It’s been a bit of a bad week for the British Museum. High temperatures forced staff to close the site early on Monday and Tuesday, damaging revenue flow and prompting renewed criticism of its BP sponsorship deal. Then today Sadiq Khan – the museum’s own local mayor – called on the government to find a way of sharing the highly-prized Elgin Marbles with Greece. In such circumstances, the British Museum needs all the friends it can get.
So it was no surprise therefore that two new names have been appointed as directors of the British Museum Friends, which serve as trustees of its collection. One of them is private equity chief Weijian Shan, who joins the star-studded board alongside the likes of Grayson Perry, Mary Beard and, er, chairman George Osborne. Intrigued, Mr S thought he’d peruse Shan’s past columns in the South China Morning Post. Among them include backing for Beijing’s crackdown on Hong Kong, defending China’s human rights abuses in Xinjiang as a ‘war on terror’ and supporting the country’s ‘territorial claims’ over Taiwan. Nice!
Professor Sean Roberts, the author of The War on the Uyghurs, has even previously accused Shan of using ‘CCP [Chinese Communist Party] talking points on Uyghurs and Xinjiang to deny atrocities in the Uyghur homeland’. Asked for comment about whether the British Museum supported such views, a spokesman told Mr S that: ‘The British Museum has a world-spanning collection and we believe that our trustee board should reflect this plurality.’

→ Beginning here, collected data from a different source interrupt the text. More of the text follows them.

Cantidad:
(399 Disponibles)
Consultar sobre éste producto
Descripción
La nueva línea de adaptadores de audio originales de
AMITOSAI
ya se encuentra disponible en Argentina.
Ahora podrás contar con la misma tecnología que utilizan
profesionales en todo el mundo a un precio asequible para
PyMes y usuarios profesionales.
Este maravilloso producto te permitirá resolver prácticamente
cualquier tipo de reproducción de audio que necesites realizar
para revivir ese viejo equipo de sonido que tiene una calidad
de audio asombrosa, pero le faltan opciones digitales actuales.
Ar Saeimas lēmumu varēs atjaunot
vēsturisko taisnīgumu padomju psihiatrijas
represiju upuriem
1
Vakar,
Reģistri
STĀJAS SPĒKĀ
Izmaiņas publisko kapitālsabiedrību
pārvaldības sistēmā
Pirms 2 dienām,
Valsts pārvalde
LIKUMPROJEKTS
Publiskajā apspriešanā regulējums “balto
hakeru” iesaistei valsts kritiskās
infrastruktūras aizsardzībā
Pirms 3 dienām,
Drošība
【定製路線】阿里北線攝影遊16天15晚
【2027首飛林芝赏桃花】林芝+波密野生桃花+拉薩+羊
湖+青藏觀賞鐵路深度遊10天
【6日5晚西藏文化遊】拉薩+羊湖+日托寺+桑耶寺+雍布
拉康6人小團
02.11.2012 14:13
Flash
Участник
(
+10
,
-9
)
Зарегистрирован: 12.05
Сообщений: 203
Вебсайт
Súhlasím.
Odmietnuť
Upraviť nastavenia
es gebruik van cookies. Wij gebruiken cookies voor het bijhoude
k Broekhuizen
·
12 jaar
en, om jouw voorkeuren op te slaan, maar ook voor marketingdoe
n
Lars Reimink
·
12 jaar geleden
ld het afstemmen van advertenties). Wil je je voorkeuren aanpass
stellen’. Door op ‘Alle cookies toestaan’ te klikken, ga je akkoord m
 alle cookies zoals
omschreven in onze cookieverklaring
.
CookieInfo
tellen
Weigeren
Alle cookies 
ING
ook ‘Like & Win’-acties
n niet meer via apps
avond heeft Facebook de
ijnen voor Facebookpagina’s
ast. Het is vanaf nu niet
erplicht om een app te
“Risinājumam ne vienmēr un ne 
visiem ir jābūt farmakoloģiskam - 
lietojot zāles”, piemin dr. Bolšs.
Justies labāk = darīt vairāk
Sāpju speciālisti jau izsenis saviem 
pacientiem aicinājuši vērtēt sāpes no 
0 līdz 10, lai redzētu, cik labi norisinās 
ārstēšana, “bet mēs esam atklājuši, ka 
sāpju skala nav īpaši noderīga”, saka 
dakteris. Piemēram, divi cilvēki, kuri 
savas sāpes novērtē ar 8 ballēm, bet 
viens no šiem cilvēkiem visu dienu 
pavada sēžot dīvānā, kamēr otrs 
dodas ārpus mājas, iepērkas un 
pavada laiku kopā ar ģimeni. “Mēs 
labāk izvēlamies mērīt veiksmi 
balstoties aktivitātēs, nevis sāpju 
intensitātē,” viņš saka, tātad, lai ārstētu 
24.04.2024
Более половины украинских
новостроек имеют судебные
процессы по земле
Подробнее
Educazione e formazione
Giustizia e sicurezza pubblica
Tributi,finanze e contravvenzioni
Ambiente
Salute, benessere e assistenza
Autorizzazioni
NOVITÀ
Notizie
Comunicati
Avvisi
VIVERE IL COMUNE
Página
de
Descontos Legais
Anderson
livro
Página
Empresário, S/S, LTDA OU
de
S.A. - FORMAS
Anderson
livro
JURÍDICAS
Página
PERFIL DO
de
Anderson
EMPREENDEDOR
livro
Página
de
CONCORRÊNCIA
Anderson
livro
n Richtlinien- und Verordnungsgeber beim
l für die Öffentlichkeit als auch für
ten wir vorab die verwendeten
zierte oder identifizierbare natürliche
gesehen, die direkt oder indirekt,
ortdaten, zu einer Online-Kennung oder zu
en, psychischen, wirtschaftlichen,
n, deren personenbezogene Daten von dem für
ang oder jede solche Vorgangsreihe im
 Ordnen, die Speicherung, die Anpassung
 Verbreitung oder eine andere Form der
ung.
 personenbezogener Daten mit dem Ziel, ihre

Chairman George Osborne of course was Chancellor during the short-lived ‘Golden era’ of relations between the UK and China; his deputy Lord Sassoon hosted the UK-China Business Summit during Xi Jinping’s visit to Britain. Since then relations between the two governments have cooled for the various controversies which Shan seems so keen to defend. So it’s good to see one part of the establishment at least is still keeping such an open mind about the company it chooses to keep.